The poodle piece is a parody or mimesis: it points out what’s happening by showing it. But that’s a really difficult thing to do – it’s dangerous isn’t it? Because that might be totally lost altogether and people might take it literally. For me, the idea of mimesis is that you take it a step further or exaggerate it, so that it is pointed out how ridiculous a situation it is. Obviously, she’s on all fours, which would suggest that idea about a dog but its also being emphasized by the poodle costume. Also the hoops that go with it make it impossible. You can’t jump through them .. there are just too many. And I’ve made work before using bunny ears (that people wear on hen nights) because I have a cognitive dissonance about them .. I think two things at once. As a woman, you don’t want to be judged purely on your looks but you do want to be appealing. Because you feel that’s how the world works.

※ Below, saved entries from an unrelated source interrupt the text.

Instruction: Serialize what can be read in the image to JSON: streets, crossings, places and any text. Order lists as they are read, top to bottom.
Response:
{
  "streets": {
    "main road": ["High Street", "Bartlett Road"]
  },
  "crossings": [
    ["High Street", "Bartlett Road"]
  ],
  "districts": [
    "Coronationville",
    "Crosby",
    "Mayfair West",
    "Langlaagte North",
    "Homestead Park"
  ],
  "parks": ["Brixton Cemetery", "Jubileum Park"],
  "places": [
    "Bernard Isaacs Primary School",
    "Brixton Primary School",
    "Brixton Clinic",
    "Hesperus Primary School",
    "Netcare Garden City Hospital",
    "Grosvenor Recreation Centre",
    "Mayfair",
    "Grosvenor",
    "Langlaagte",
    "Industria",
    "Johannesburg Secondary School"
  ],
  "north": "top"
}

I was also aware that if you make something that’s grotesque or definitely saying one thing, a lot of people just won’t engage with it at all. Like when young girls don’t identify with Feminism. So I wanted to draw people in – to make it appealing so that they could have a conversation about it. Otherwise, you’re just talking to the people who feel the same as you anyway. It is a dangerous area but it’s more interesting to walk that line – because once people know what something is, they can dismiss it. Because once somebody thinks ‘I know what that is’, they can put it in that box and just leave it there. There’s more of a conversation when things are around that fine line.

 

LG: In your description of the Perky and Pinky exhibition, you used the term ‘abject performing poodles’. Can you describe what you mean by this?

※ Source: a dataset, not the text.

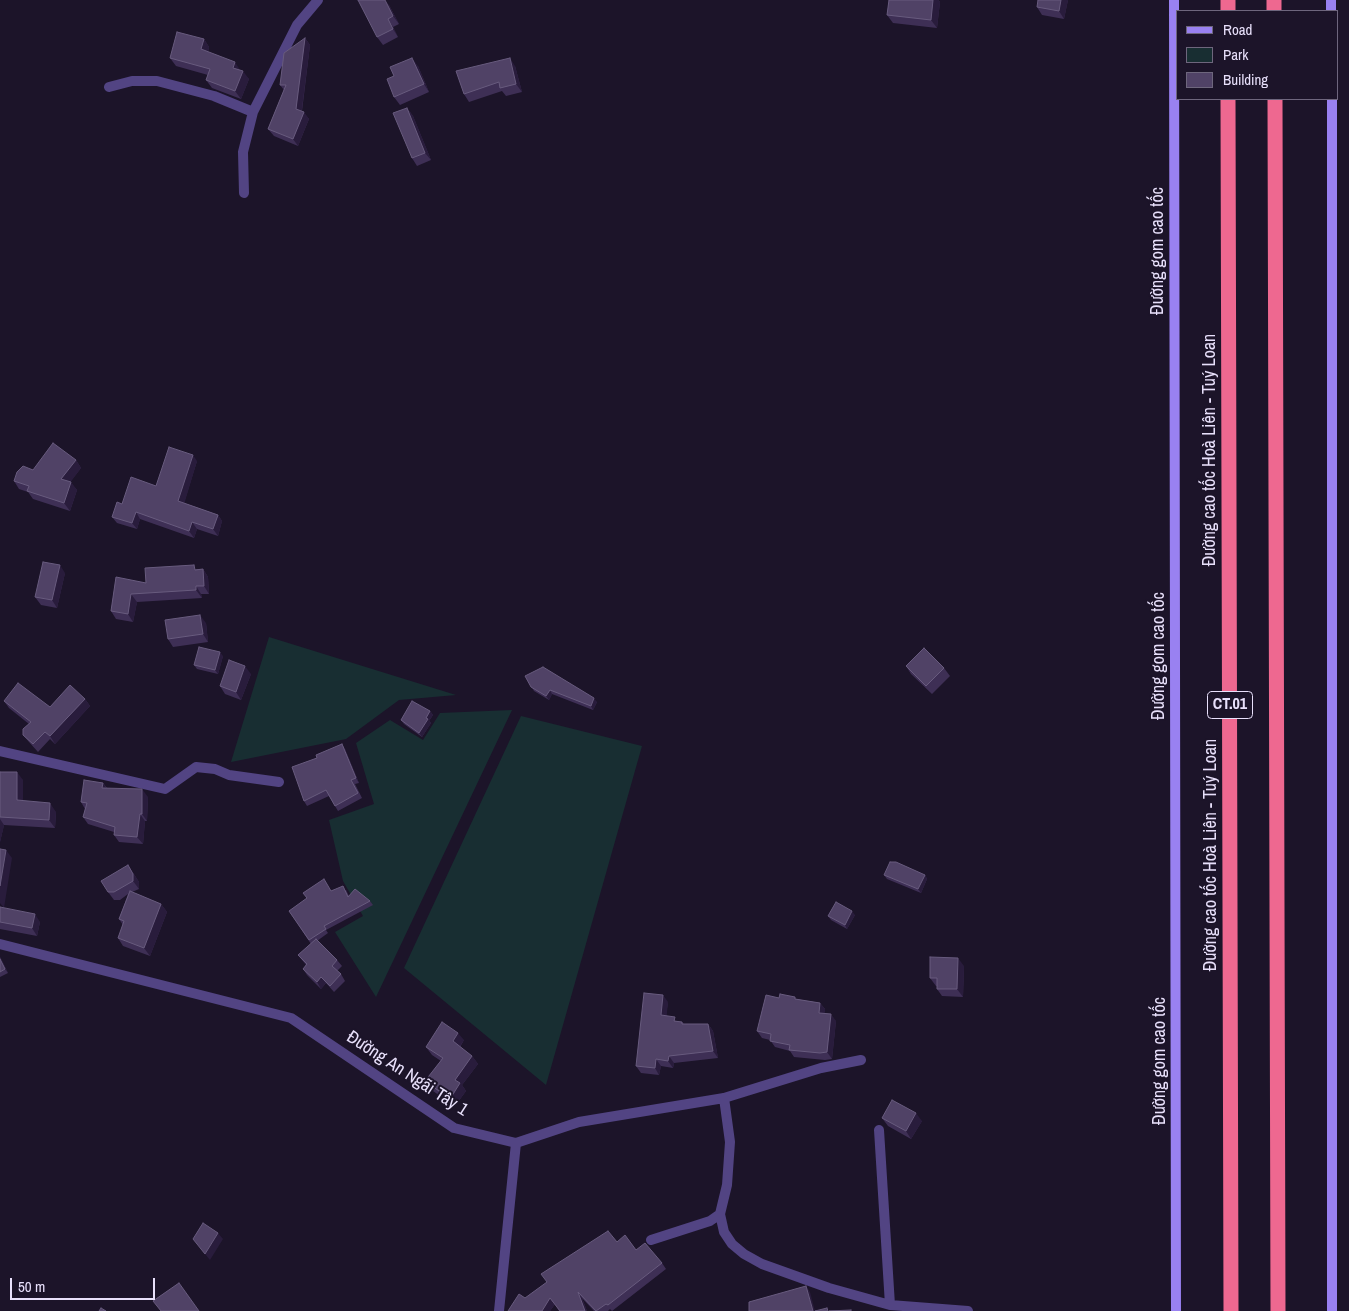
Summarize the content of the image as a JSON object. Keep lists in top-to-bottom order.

LR: I was thinking of the performing animals .. about them being abject – being behind bars, accentuated by the ridiculousness of being dressed up .. like their miserable, pathetic situation.

But also, by putting the woman in that provocative position, I am raising questions about femininity .. For example, in the college where I used to work, we had a Venus de Milo in one of the rooms. And you would just walk past it constantly, not questioning ‘why is there an image of a naked woman in here?’ It seems ok because it’s art and it’s a very submissive pose – its not aggressive. Its kind of very easy to look at. Because its ‘tasteful’, it’s sort of acceptable and not questioned.

I made another piece – a drawing of myself – and I was crouching with a chimpanzee mask on. The people that worked at the museum where it was being shown refused to invigilate the show because my piece was in there and because they said it was rude. And I was so shocked because I thought it wasn’t. It was questioning the nude. Of course, the pose wasn’t what we’re used to in art – you know me reclining on a couch or standing or even sitting with the artist painted in the picture as well. But you can’t be in poses that have anything to do with a pornographic pose – that’s not acceptable. So I’m trying to pick these things apart.

At the same time I’ve also heard that someone came into the gallery in Stroud, saw my work and said ‘Oh my god – that’s really shocking’ and she wasn’t sure how she felt about that piece… which in a way is how I wanted people to respond. And the woman running the gallery had said ‘Oh no – it isn’t meant to be like that! It’s just meant to be a bit of fun!’ And I thought oh no! I intend my work to be quite serious, although people sometimes take it in a light hearted, one-dimensional way.

 

Lucy Gresley, artist/researcher

http://www.lucygresley.com

 

Lorraine Robbins is an artist and curator based in Gloucestershire. She makes up one half of the duo Robbins and Roberts (with artist Soozy Roberts).